Notwithstanding a wide open market of student loans, a grand irony prowls in broad daylight. Poor households cannot even imagine running a debt of $200,000 for their children’s education. Consequently, high debts associated with professional studies compel sons and daughters of poor and even middle class families to think small and imagine cashing checks as tellers, processing words, scanning groceries, fixing leaks in houses, collecting refuse, and seeking other jobs that avoid debt-ridden education. According to census bureau statistics, more than 32 million families in America live below the poverty level. Nearly 15 million families below the poverty level have children under age 18. These families comprised of white, black, and other racial groups are doomed to lick the bottom of the pyramid. Under disabling poverty, their sons and daughters may not even graduate from high school.

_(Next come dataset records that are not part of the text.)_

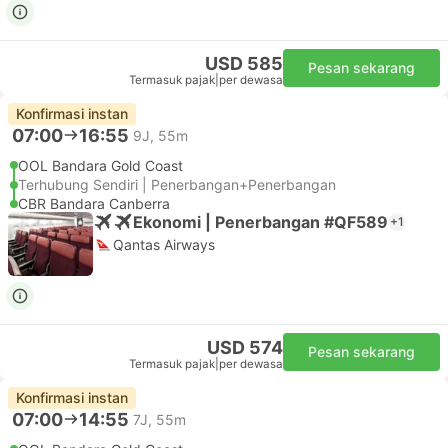
USD 585
Pesan sekarang
Termasuk pajak
|
per dewasa
Konfirmasi instan
07:00
16:55
9J, 55m
OOL Bandara Gold Coast
Terhubung Sendiri | Penerbangan+Penerbangan
CBR Bandara Canberra
Ekonomi | Penerbangan #QF589
+1
Qantas Airways
USD 574
Pesan sekarang
Termasuk pajak
|
per dewasa
Konfirmasi instan
07:00
14:55
7J, 55m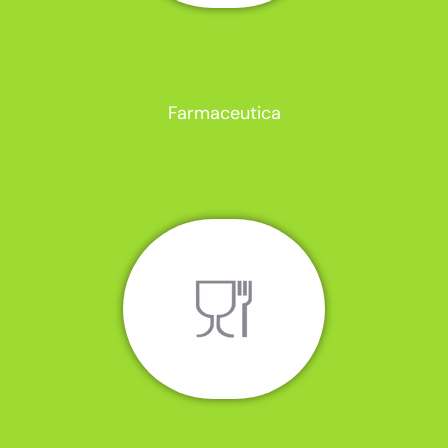
Farmaceutica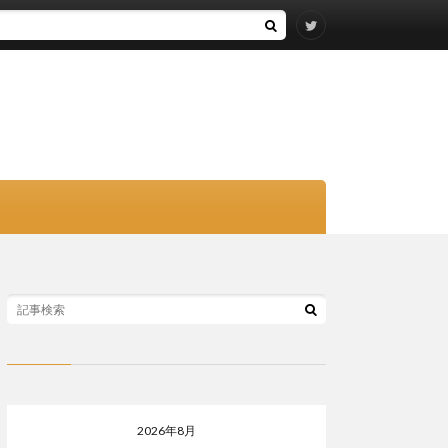
2026年8月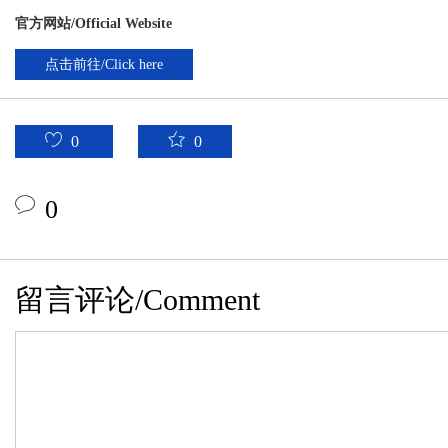
官方网站/Official Website
点击前往/Click here
0
0
0
留言评论/Comment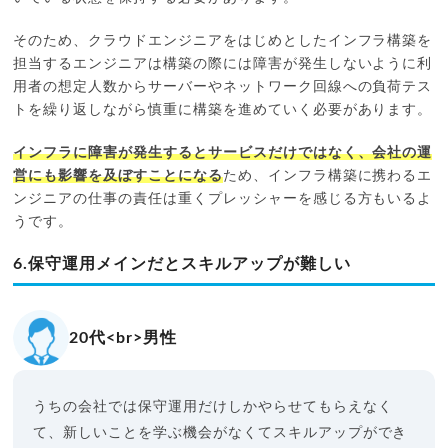
そのため、クラウドエンジニアをはじめとしたインフラ構築を
担当するエンジニアは構築の際には障害が発生しないように利
用者の想定人数からサーバーやネットワーク回線への負荷テス
トを繰り返しながら慎重に構築を進めていく必要があります。
インフラに障害が発生するとサービスだけではなく、会社の運
営にも影響を及ぼすことになる
ため、インフラ構築に携わるエ
ンジニアの仕事の責任は重くプレッシャーを感じる方もいるよ
うです。
6.保守運用メインだとスキルアップが難しい
20代<br>男性
うちの会社では保守運用だけしかやらせてもらえなく
て、新しいことを学ぶ機会がなくてスキルアップができ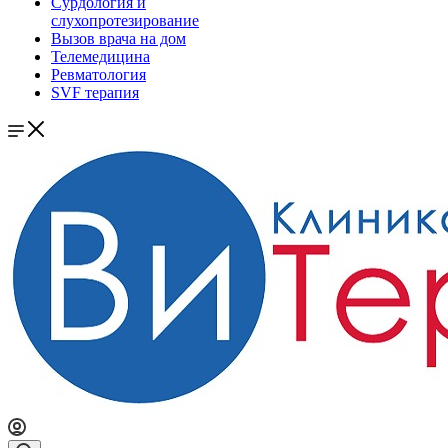
Сурдология и
слухопротезирование
Вызов врача на дом
Телемедицина
Ревматология
SVF терапия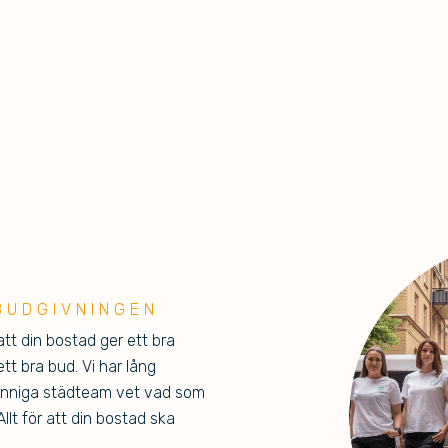
BUDGIVNINGEN
 att din bostad ger ett bra
tt bra bud. Vi har lång
kunniga städteam vet vad som
llt för att din bostad ska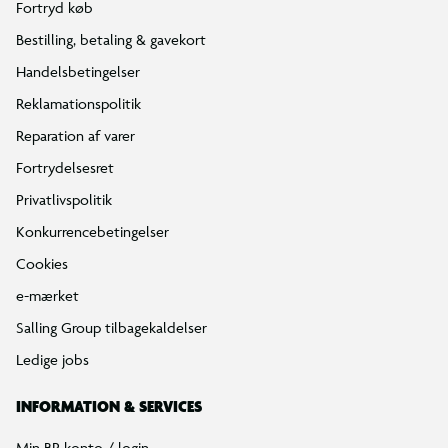
Fortryd køb
Bestilling, betaling & gavekort
Handelsbetingelser
Reklamationspolitik
Reparation af varer
Fortrydelsesret
Privatlivspolitik
Konkurrencebetingelser
Cookies
e-mærket
Salling Group tilbagekaldelser
Ledige jobs
INFORMATION & SERVICES
Min BR konto / login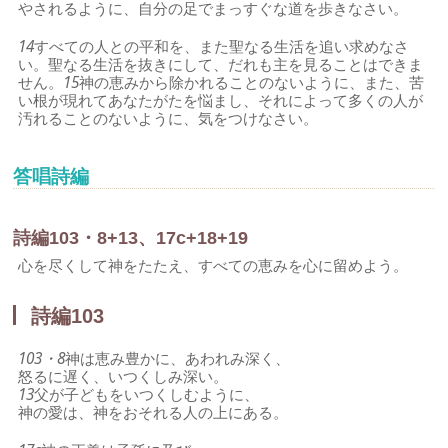
やされるように、自分の足でまっすぐな道を歩きなさい。
14
すべての人との平和を、また聖なる生活を追い求めなさ
い。聖なる生活を抜きにして、だれも主を見ることはできま
せん。
15
神の恵みから除かれることのないように、また、苦
い根が現れてあなたがたを悩まし、それによって多くの人が
汚れることのないように、気をつけなさい。
答唱詩編
詩編103・8+13、17c+18+19
心を尽くして神をたたえ、すべての恵みを心に留めよう。
詩編103
103・8
神は恵み豊かに、あわれみ深く、
怒るに遅く、いつくしみ深い。
13
父が子どもをいつくしむように、
神の愛は、神をおそれる人の上にある。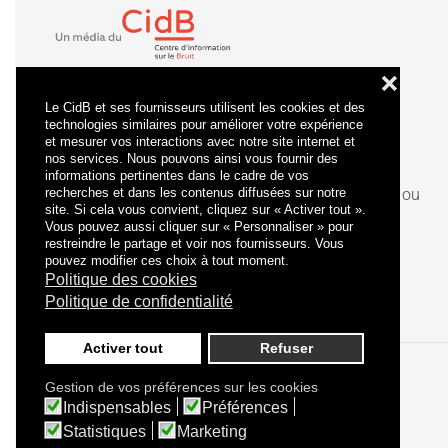
❌
Le CidB et ses fournisseurs utilisent les cookies et des
technologies similaires pour améliorer votre expérience
et mesurer vos interactions avec notre site internet et
nos services. Nous pouvons ainsi vous fournir des
informations pertinentes dans le cadre de vos
recherches et dans les contenus diffusées sur notre
La
certification
qualité a été délivrée au titre de la ou
site. Si cela vous convient, cliquez sur « Activer tout ».
des catégories d'actions suivantes : actions de
Vous pouvez aussi cliquer sur « Personnaliser » pour
formation.
restreindre le partage et voir nos fournisseurs. Vous
pouvez modifier ces choix à tout moment.
Politique des cookies
Politique de confidentialité
Activer tout
Refuser
Gestion de vos préférences sur les cookies
Politique de confidentialité
Mentions légales
Indispensables
Préférences
Statistiques
Marketing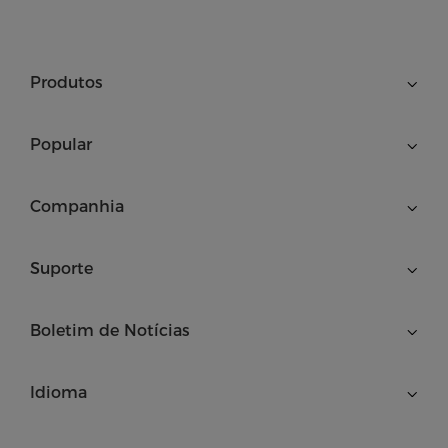
Produtos
Popular
Companhia
Suporte
Boletim de Notícias
Idioma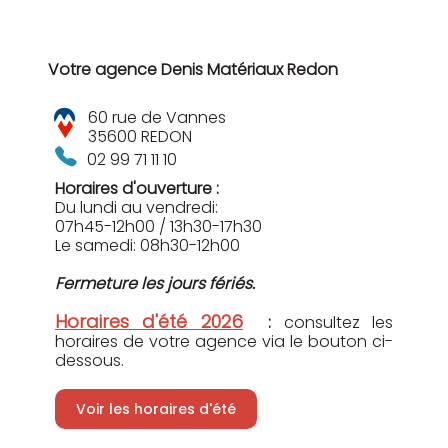
Votre agence Denis Matériaux Redon
60 rue de Vannes
35600 REDON
02 99 71 11 10
Horaires d'ouverture :
Du lundi au vendredi:
07h45-12h00 / 13h30-17h30
Le samedi: 08h30-12h00
Fermeture les jours fériés.
Horaires d'été 2026
:
consultez les
horaires de votre agence via le bouton ci-
dessous.
Voir les horaires d'été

Upon graduation, the joy is short-lived. Urgency of loan repayment limits choices. Getting a job becomes more pressing than getting a job of choice. Underemployment replaces full employment. Urgency justifies low wages –whatever you can get. Keeping a job, particularly if it is paying the loans, becomes more valuable than anything else in life. Spouse, young children, and aging parents are demoted to lower priorities. In some cases, even personal health may be compromised by working late hours and weekends. In some cases, cardiovascular disease, diabetes, obesity, and depression, the uninvited demons, occupy professional corpuses. Lingering loans scar the minds and bodies of indentured professionals.
In binding professionals to debt, the system also suffers. Because of fear of losing the job, the courage to call out the wrongs, the injustices, the excesses, and corruption in corporations, banks, hospitals, law firms, law schools, judiciary, legislature, and the executive, wherever the professionals serve, fades into caution, cowardice, and compromise. “Don’t rock the boat” becomes the secret mantra of survival and self-suppression. (The mantra actually means keep paying the loans.) Consequently, wrong policies, flawed decisions, and misdirection conceived in the politburos of organizations, corporations, and state and federal governments, lead to losses. The urge of quitting a disagreeable job, though authentic, seems irrational because of the debt hanging over the head. Indentured professionals, in T.S. Elliot’s divinatory words, are reduced to “dried voices” of hollow men (and women).
L. Ali Khan is the founder of Legal Scholar Academy and a professor of law at Washburn University, Kansas.